Kaela S. Singleton, PhD
I am a developmental neuroscientist completing my postdoctoral training at Emory University. Currently, I am a NINDS DSPAN scholar, an adjunct professor at Agnes Scott College, as well as I am a co-founder and President-Elect of Black In Neuro. As a postdoc, I investigate mitochondria integrity and localization in Menkes Disease, a progressive form of childhood neurodegeneration that is triggered by dysregulation of copper.
Postdoctoral Fellow, Faundez Lab
Department of Cell Biology, Emory University
Rare Genetic Diseases, Nature’s Experiment on Human Development
Lee CE, Singleton KS, Wallin M, Faundez VF
Rare genetic diseases are the result of a continuous forward genetic screen that nature is conducting on humans. Here, we present epistemological and systems biology arguments highlighting the importance of studying these rare genetic diseases. We illustrate these principles discussing Menkes disease, an example of the discovery power afforded by rare diseases. Link to iScience
Pairing your Sox: Identification of Sox11 partner proteins and interaction domains in the developing neural plate
Singleton KS, Silva-Rodriguez P, Silva EM
Sox11, a member of the SoxC family of transcription factors, has distinct functions at different times in neural development. Here, we identify partner proteins and the domains of Xenopus Sox11 required for protein interaction and function during neurogenesis. This is the first identification of partner proteins for Xenopus Sox11 and of domains required for partner protein interactions and distinct roles in neurogenesis. Submitted to Journal of Biological Chemistry. Link to biorxiv
My research interests are driven by three key questions:
How are mature, unique neurons generated and maintained in the brain?

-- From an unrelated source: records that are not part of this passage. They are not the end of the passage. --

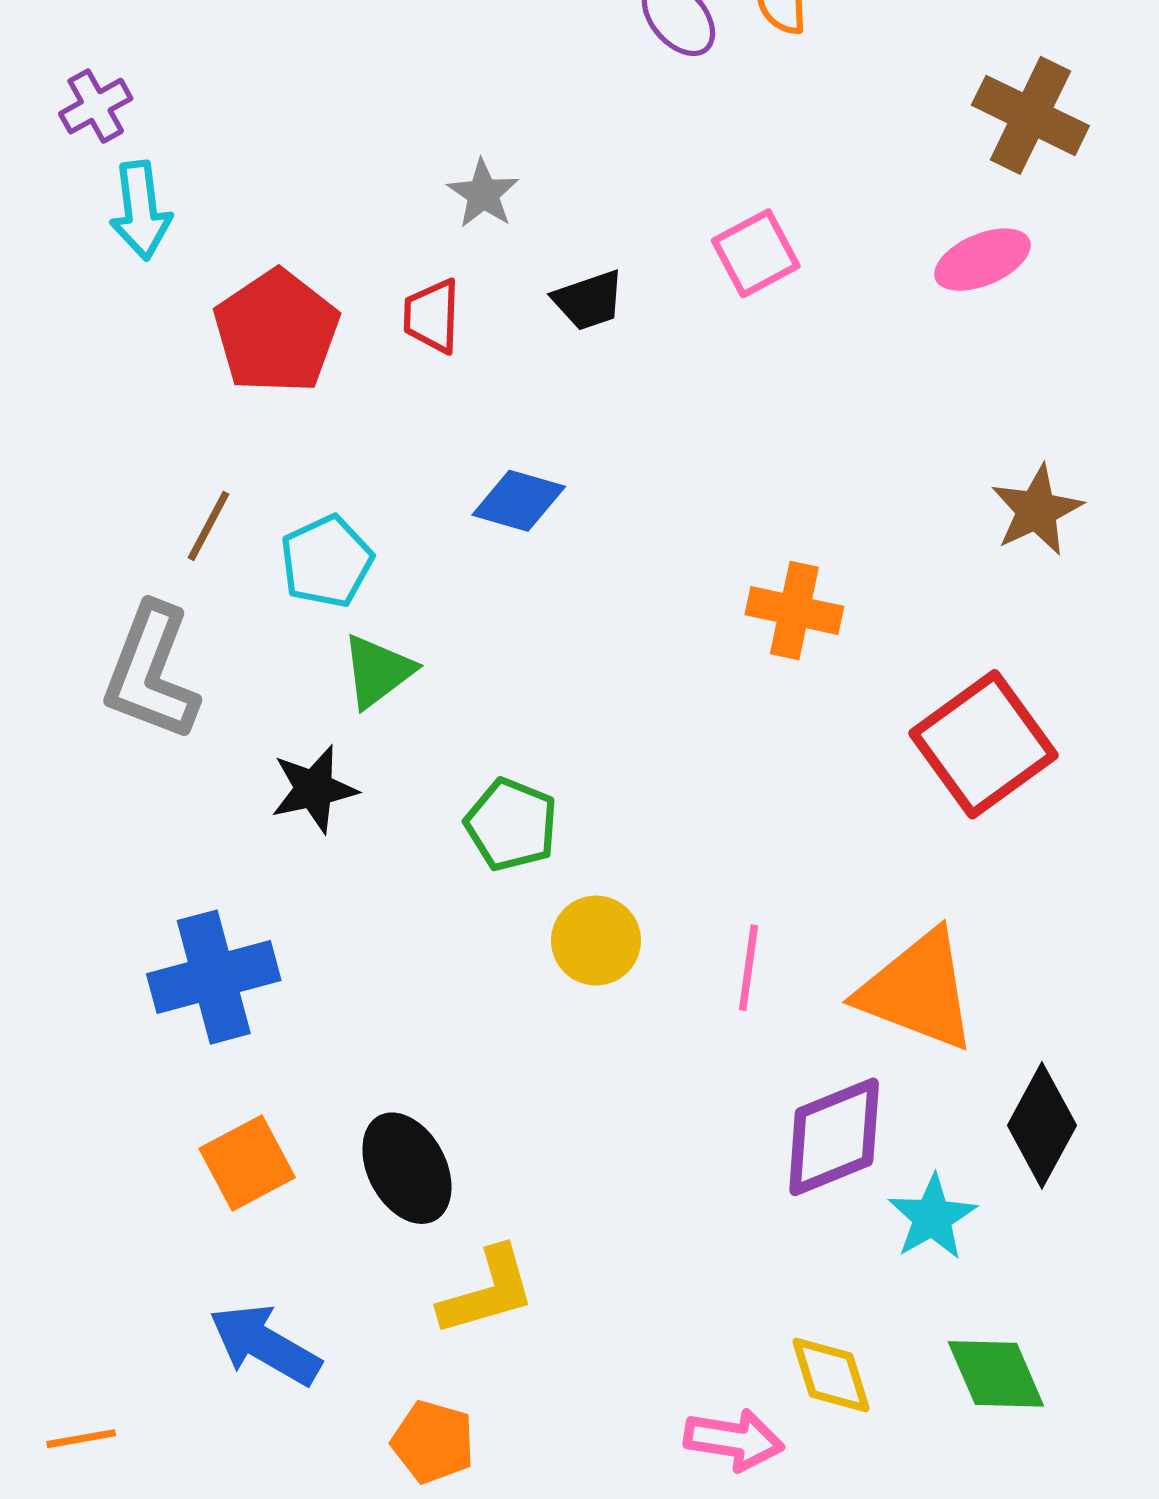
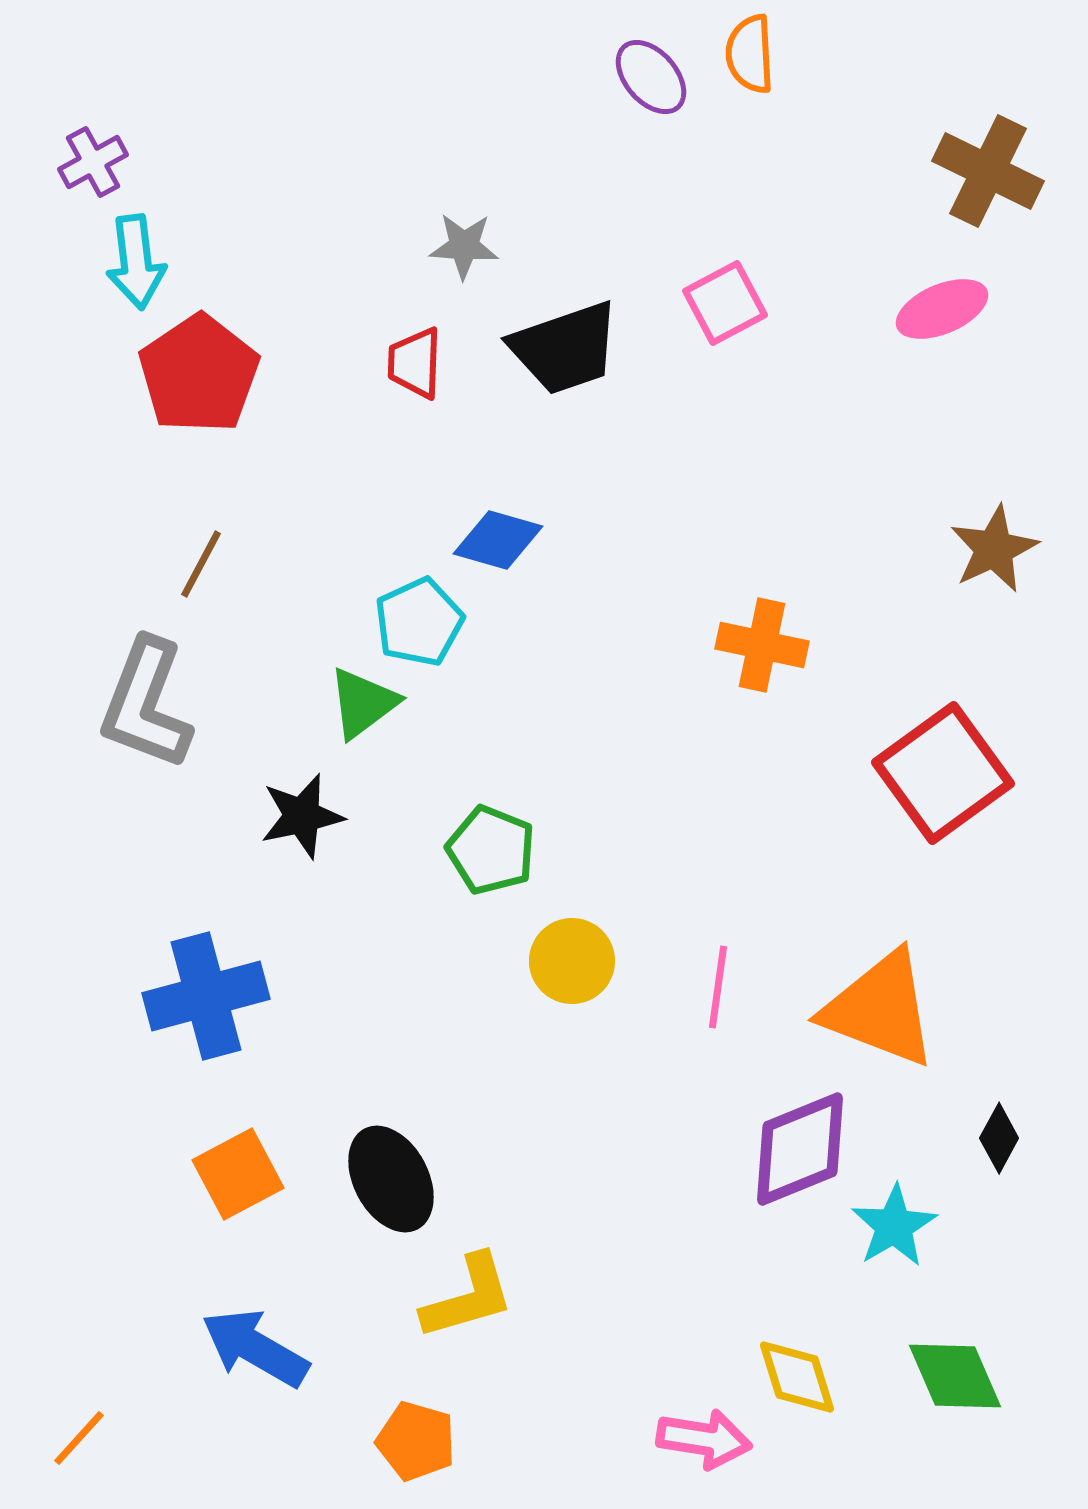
gray star: (483, 194) -> (464, 246), turned -30
black trapezoid: (589, 300) -> (565, 348), size x1.6
red pentagon: (276, 332) -> (199, 374), moved
cyan pentagon: (327, 561) -> (419, 622), moved
black diamond: (1042, 1125) -> (999, 1138), size x0.6
orange line: (81, 1439) -> (79, 1438), turned -38

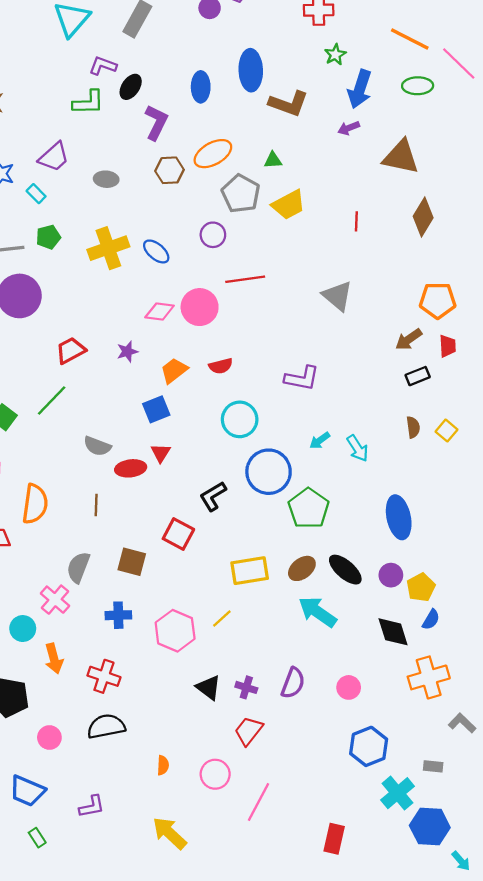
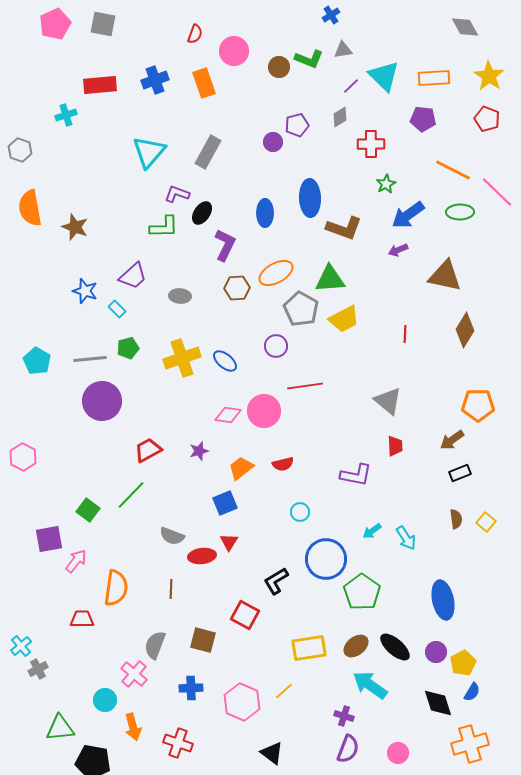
blue arrow: (360, 89) -> (408, 215), turned 36
green triangle: (273, 160) -> (330, 279), size x1.8
red trapezoid: (448, 346) -> (395, 446), moved
cyan circle: (240, 419) -> (300, 512), size x0.6
purple cross: (246, 687) -> (344, 716), moved

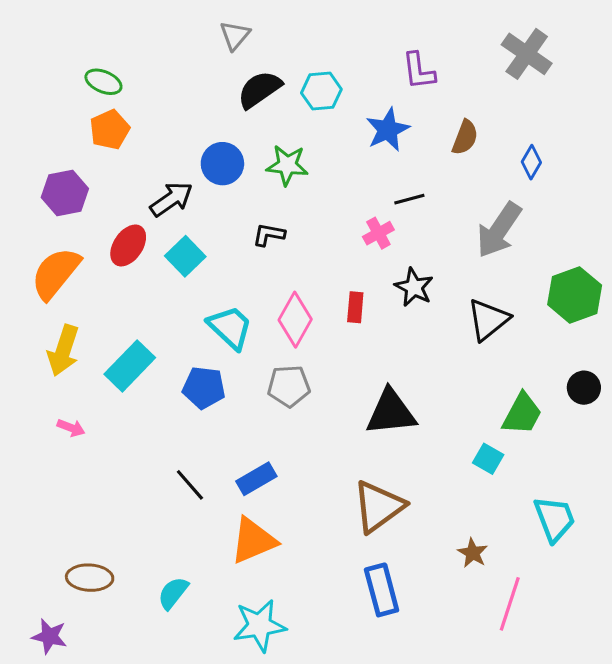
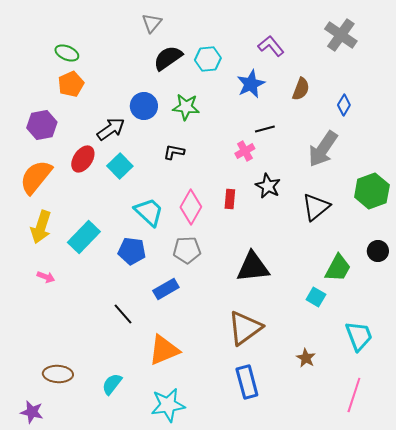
purple L-shape: (419, 71) -> (271, 46), turned 148
blue rectangle: (256, 479) -> (166, 289), moved
pink line: (510, 604) -> (354, 395), moved

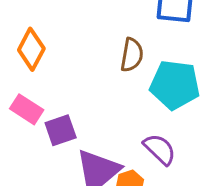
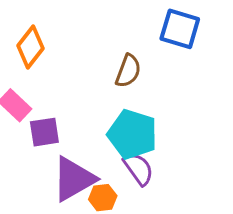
cyan pentagon: (175, 85) -> (132, 134), moved

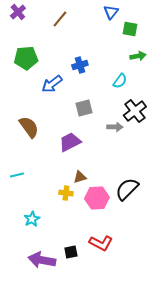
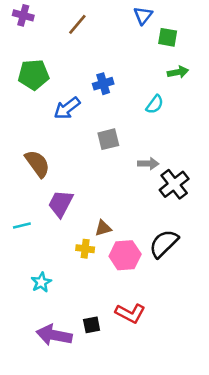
purple cross: (18, 12) -> (23, 15), turned -35
black cross: (135, 111) -> (174, 184), moved
purple trapezoid: (70, 142) -> (61, 204), moved, turned -35

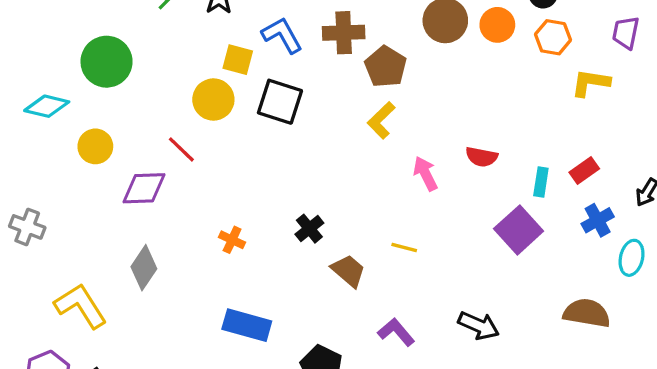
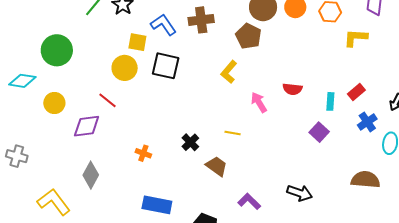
brown pentagon: (386, 67) -> (249, 36), moved
purple square: (519, 230) -> (319, 132), size x0.7
yellow line: (404, 247) -> (233, 133), moved

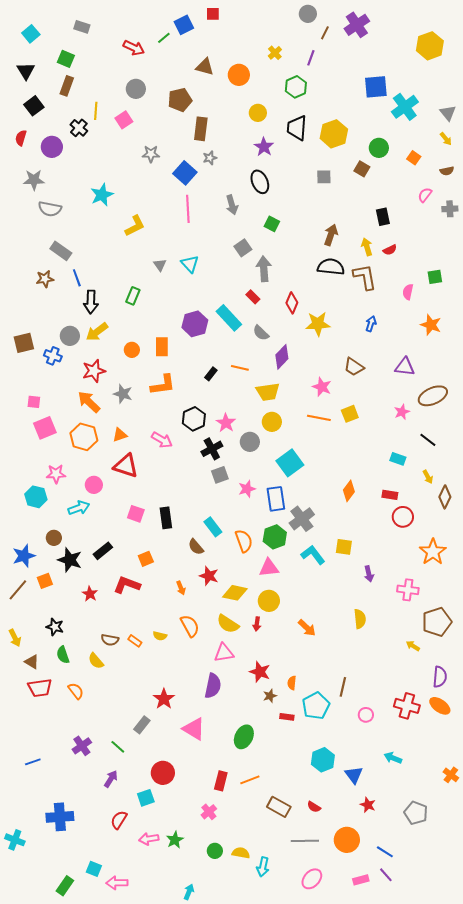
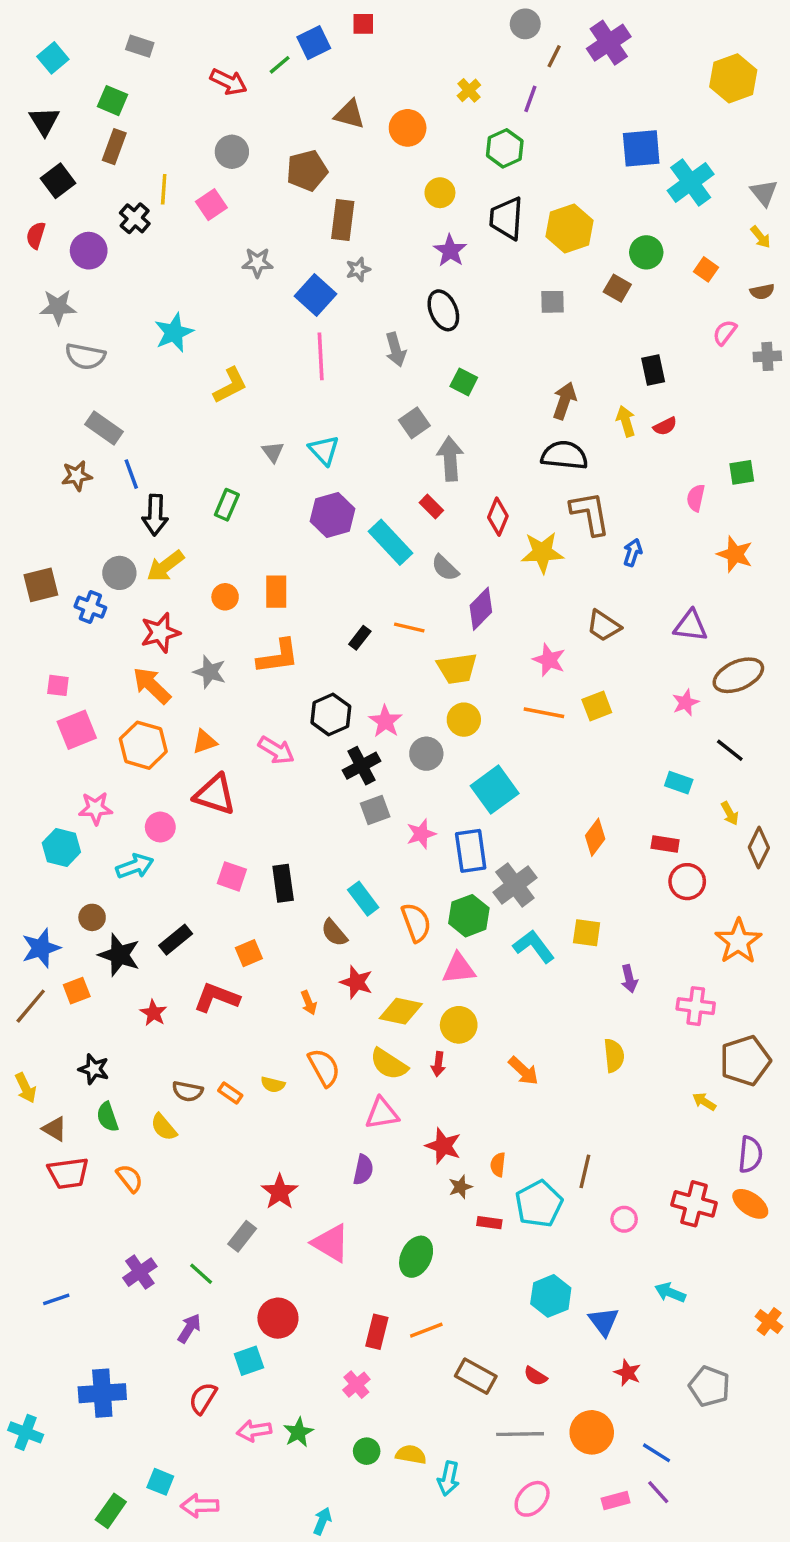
brown L-shape: (365, 277) -> (590, 513), moved
purple hexagon: (195, 324) -> (333, 515), moved
purple semicircle: (213, 686) -> (363, 1170), size x0.7

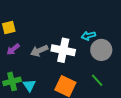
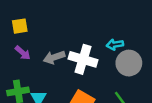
purple arrow: (13, 49) -> (23, 53), turned -104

How do pathologic mechanisms disrupt molecular and cellular events during neuron generation and development?
Why do rare genetic diseases preponderantly affect the nervous system of children?
My graduate research focused on understanding the diverse role of Sox11 a transcription factor critical for neural development in mammalian and non-mammalian models. I identified downstream targets of Sox11 using RNA-sequencing, characterized Sox11-partner protein interactions, and established the domains responsible for Sox11 function both in vivo and in vitro.
My postdoctoral research addresses the molecular and cellular events disrupted in Menkes disease, a progressive form of childhood neurodegeneration that is triggered by dysregulation of copper. I am investigating the role of mitophagy in mitochondrial retention seen in Menkes disease by using mouse and Drosophila models.
Teaching, Mentoring & Service Philosophies
“When you get these jobs that you have been so brilliantly trained for, just remember that your real job is that if you are free, you need to free somebody else. If you have some power, then your job is to empower somebody else.”
- Toni Morrison
My teaching, mentoring and service philosophies are rooted in my research interests. I believe the formation of a successful, productive researcher is comparable to the formation of a neuron. Both processes are driven by intrinsic and extrinsic factors, which interact to create a mature and unique individual. Regarding my own maturation into a scientist, my identity as a Black Queer woman represent intrinsic factors, while my experiences at an all-women’s college and in an interdisciplinary graduate program represent extrinsic factors.
I strongly believe my career goals are enriched by the opportunity to promote diversity, equity, and inclusion as well as representation and accountability within the field. My experiences in inclusive training environments contribute to my past and present ambition. As an independent researcher, I seek to ‘pay it forward’ by continuing to generate high-quality science, participating in the education and mentorship of students, and remaining active in service to my community.